## TEXT TO READ
════════════════

In scipy I would do something like this:
import numpy as np
from scipy.linalg import eig
from scipy.optimize import minimize
def my_func(x):
y, w = x
arr = np.array([[y+w,-2],[-2,w-2*(w+y)]])
ev, ew=eig(arr)
return ev[0]
x0 = np.array([10, 3.45]) # Initial guess
minimize(my_func, x0)
In NLopt I have tried this:
import numpy as np
from scipy.linalg import eig
import nlopt
def my_func(x,grad):
arr = np.array([[x[0]+x[1],-2],[-2,x[1]-2*(x[1]+x[0])]])
ev, ew=eig(arr)
return ev[0]
opt = nlopt.opt(nlopt.LN_BOBYQA, 2)
opt.set_lower_bounds([1.0,1.0])
opt.set_min_objective(my_func)
opt.set_xtol_rel(1e-7)
x = opt.optimize([10.0, 3.5])
minf = opt.last_optimum_value()
print "optimum at ", x[0],x[1]
print "minimum value = ", minf
print "result code = ", opt.last_optimize_result()
This returns:
ValueError: nlopt invalid argument
Is NLopt able to process this problem?
my_func should return double, posted sample return complex
print(type(ev[0]))
None
<class 'numpy.complex128'>
ev[0]
(13.607794065928395+0j)
correct version of my_func:
def my_func(x, grad):
arr = np.array([[x[0]+x[1],-2],[-2,x[1]-2*(x[1]+x[0])]])
ev, ew=eig(arr)
return ev[0].real
updated sample returns:
optimum at [ 1. 1.]
minimum value = 2.7015621187164243
result code = 4

════════════════

## EXTRACTED INFORMATION
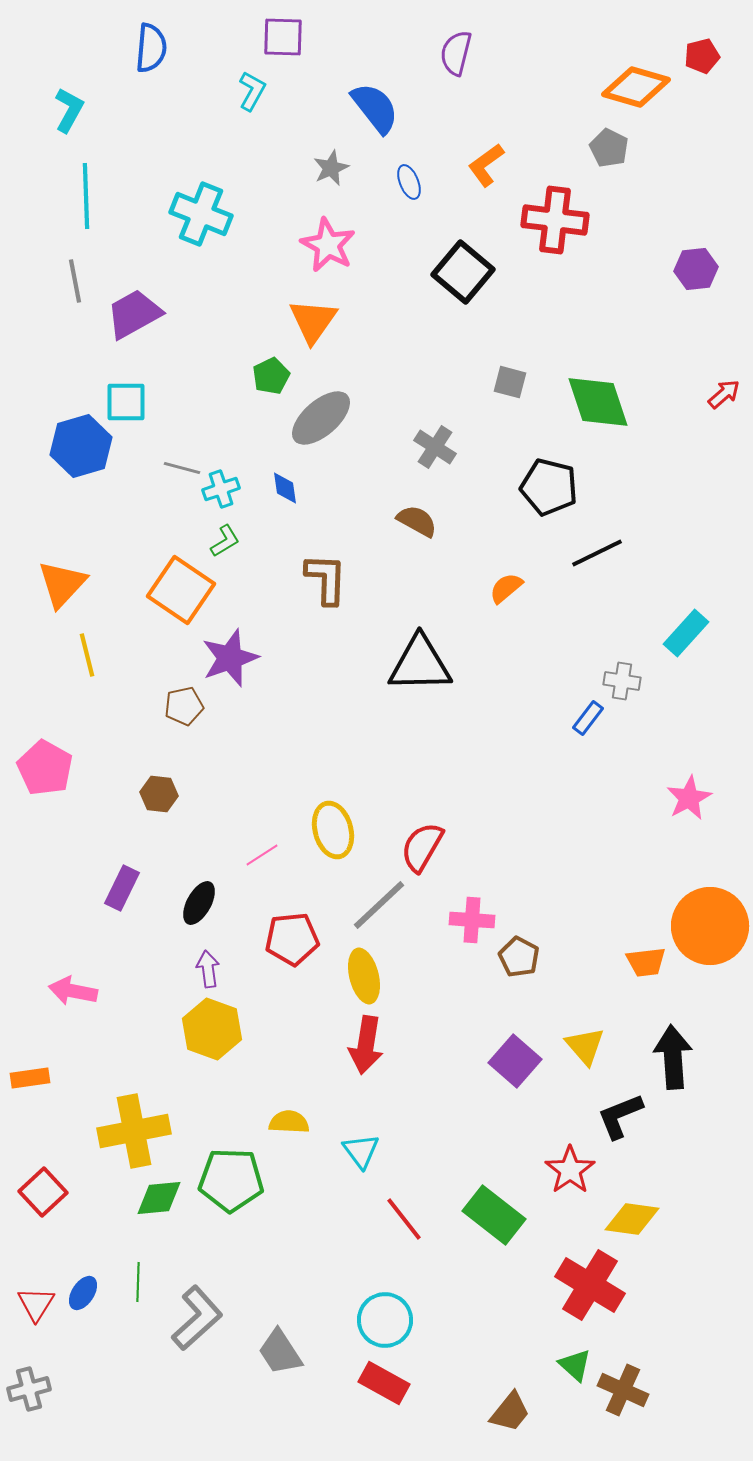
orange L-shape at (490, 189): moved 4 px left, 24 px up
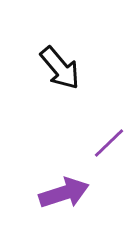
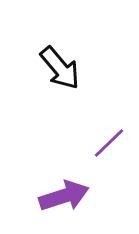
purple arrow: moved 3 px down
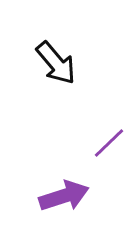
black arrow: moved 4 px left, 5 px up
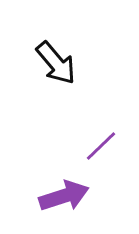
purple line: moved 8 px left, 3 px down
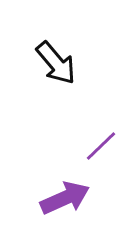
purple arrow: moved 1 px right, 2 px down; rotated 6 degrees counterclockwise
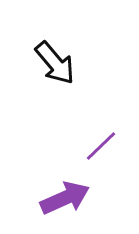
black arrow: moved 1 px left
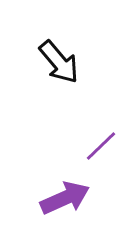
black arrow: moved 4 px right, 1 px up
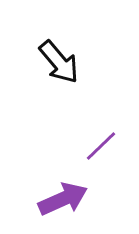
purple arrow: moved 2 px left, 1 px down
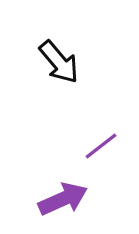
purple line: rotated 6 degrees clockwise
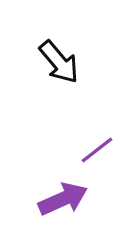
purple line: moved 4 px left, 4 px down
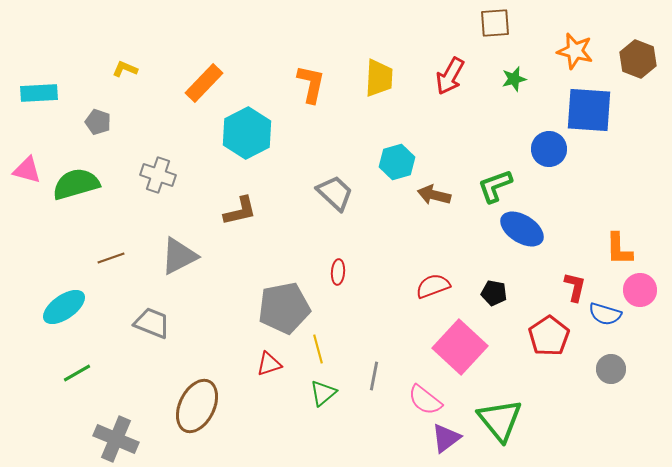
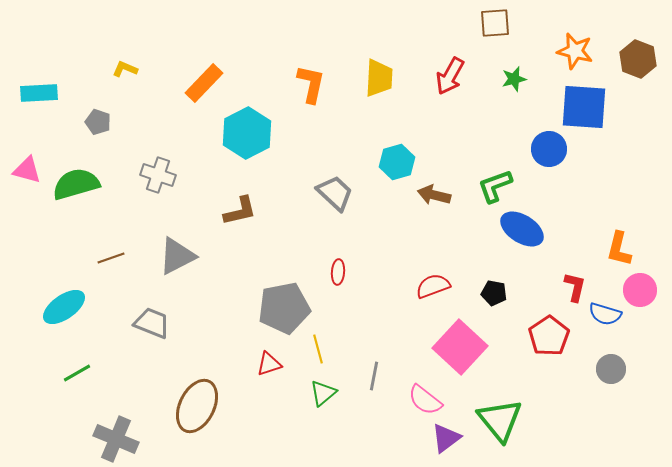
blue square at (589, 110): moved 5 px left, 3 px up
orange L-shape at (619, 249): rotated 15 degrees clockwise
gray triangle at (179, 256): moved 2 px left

════════════════

## SET TASK 1
Rewrite the passage of the NLopt thread from "In scipy I would" to "minimize(my_func, x0)", putting "objective" wherever "my_func" appears.
## SET TASK 2
Based on the NLopt thread, explain why the first NLopt attempt failed with an invalid-argument error and what change in the corrected function fixes it.

## CORRECT OUTPUT 1
In scipy I would do something like this:
import numpy as np
from scipy.linalg import eig
from scipy.optimize import minimize
def objective(x):
y, w = x
arr = np.array([[y+w,-2],[-2,w-2*(w+y)]])
ev, ew=eig(arr)
return ev[0]
x0 = np.array([10, 3.45]) # Initial guess
minimize(objective, x0)

## CORRECT OUTPUT 2
The objective function returned ev[0], a complex value of type numpy.complex128, but my_func should return a double. The corrected version returns ev[0].real instead. With that change the run finishes with the optimum at [1. 1.] and result code 4.